What is the current state of the prediction market that is favored by many institutions?

CN
1 day ago

Written by: Blockchain Knight

At the beginning of 2026, the prediction market showed a clear split. Kalshi claimed an annual trading volume of $100 billion, while Dow Jones partnered with its media to collaborate with Polymarket on data distribution.

Intercontinental Exchange (ICE) plans to invest $2 billion in Polymarket and distribute its data, while CNN, CNBC, and Kalshi work together to integrate prediction probabilities, and Coinbase launches a prediction market feature based on Kalshi.

These institutional collaborations view the prediction market as a source of information data rather than a consumer product that requires complete trust.

Meanwhile, the field is mired in controversies over methodology, oracle issues, and insider trading, which could lead to the failure of most consumer financial products.

Multiple controversies in 2025 exhibited a clear pattern of repeated failures: a $210 million bidding price for Zelensky's outfit on Polymarket sparked definitional disputes, and a $16 million UFO decryption market ruled "yes" without any document release.

These are not marginal cases but rather structural design issues that negotiate definitions, govern solutions, and trade information advantages.

The prediction market is developing in a dual-track direction, both of which do not rely on the credibility of the underlying trading venues.

The first is data distribution, where institutions like ICE and Dow Jones package prediction data as event-driven data sources or sentiment layers for institutional use, without needing to endorse the trading platform itself, replicating the path where crypto market data precedes trading compliance.

The second is the normalization of consumer access, where Kalshi leverages its CFTC regulatory qualifications to expand distribution through media and brokers, making the prediction market a function within compliant financial applications rather than an independent trust product.
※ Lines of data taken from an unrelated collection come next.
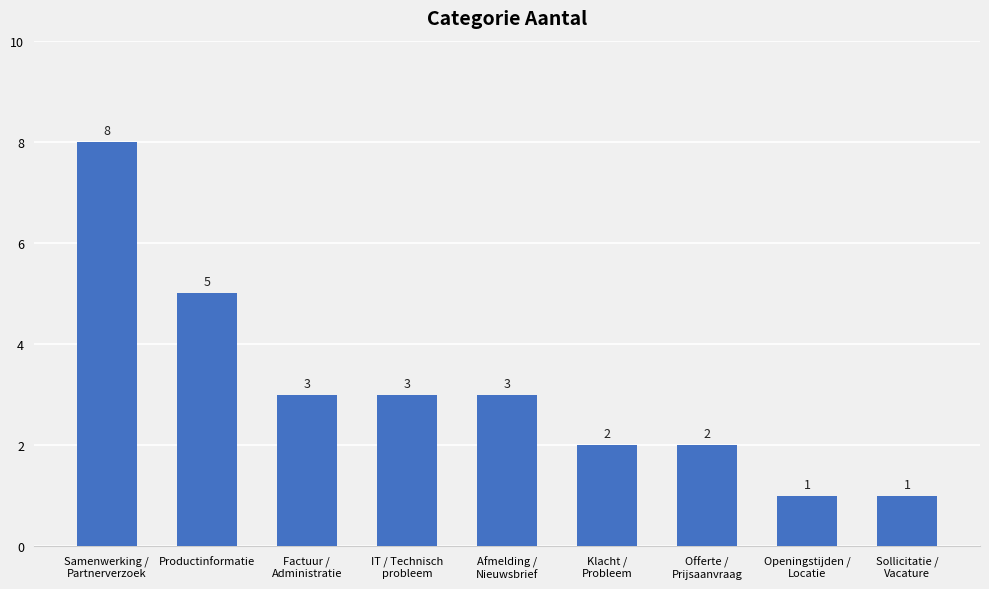

What is the smallest value displayed?

1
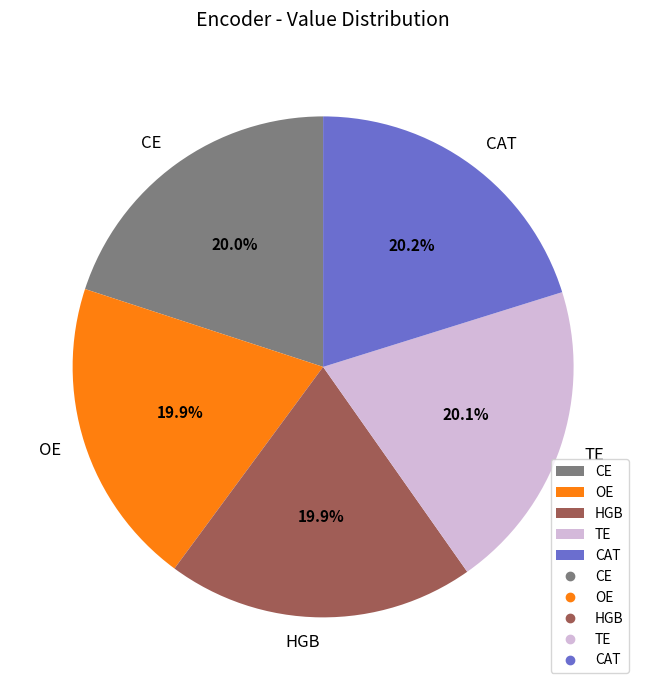

What is the total percentage of CE and OE?

39.9%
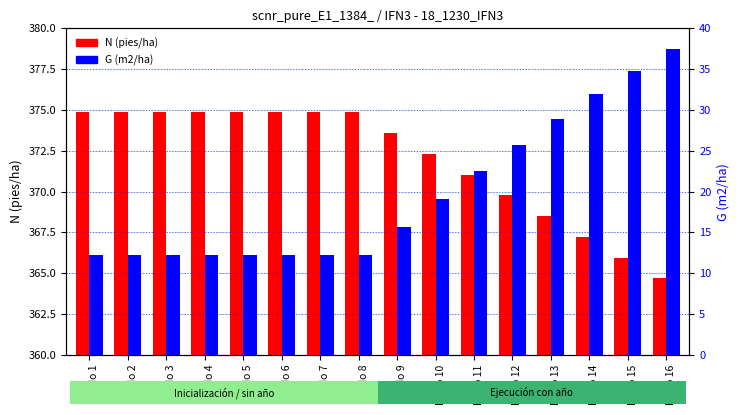

Count the number of data series in this chart.

2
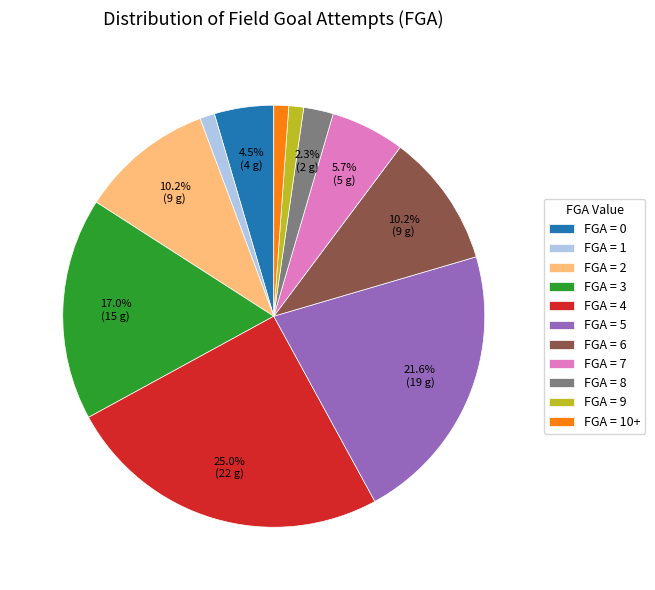

Is FGA = 2 the majority of the pie?

No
This differentiation allows integrity disputes to not hinder institutional adoption, but rather accelerates the separation of regulated and unregulated venues.

The trading volume gap between the prediction market and Solana MEME continues to narrow, with the former accounting for only 22.5% before September 2025, rising to 84.7% in December.

Both are inherently speculative, but the difference lies in the fact that the prediction market is easier for institutions to understand. Its advantages include information, market phrasing, and access to non-public information, which can be difficult to distinguish from insider trading but can be packaged as data products.

Three potential scenarios exist for 2026:

The baseline scenario is continued market differentiation, where compliant platforms like Kalshi expand through partnerships, while crypto-native platforms like Polymarket maintain liquidity but suffer reputational damage, with institutions using data without recognizing the trading venues.

The optimistic scenario is the mainstreaming of information finance, with more media and terminals emulating Dow Jones and ICE, making prediction probabilities a regular market sentiment indicator.

The pessimistic scenario is a crisis of integrity leading to strong regulation, with government officials banned from participation and stricter KYC requirements.

The core of institutional adoption is embedding prediction probabilities into workflows, rather than direct trust from retail users in the platform.

It is worth noting that Kalshi's claim of a $100 billion annual trading volume is derived from a peak in a single week, which, despite being questioned by analysts, still helps it gain media attention and collaboration momentum.

The institutionalization of the prediction market is not due to solving its own problems, but rather because institutions recognize that its data layer is worth building a system around, with controversies seen as known risks rather than fatal flaws.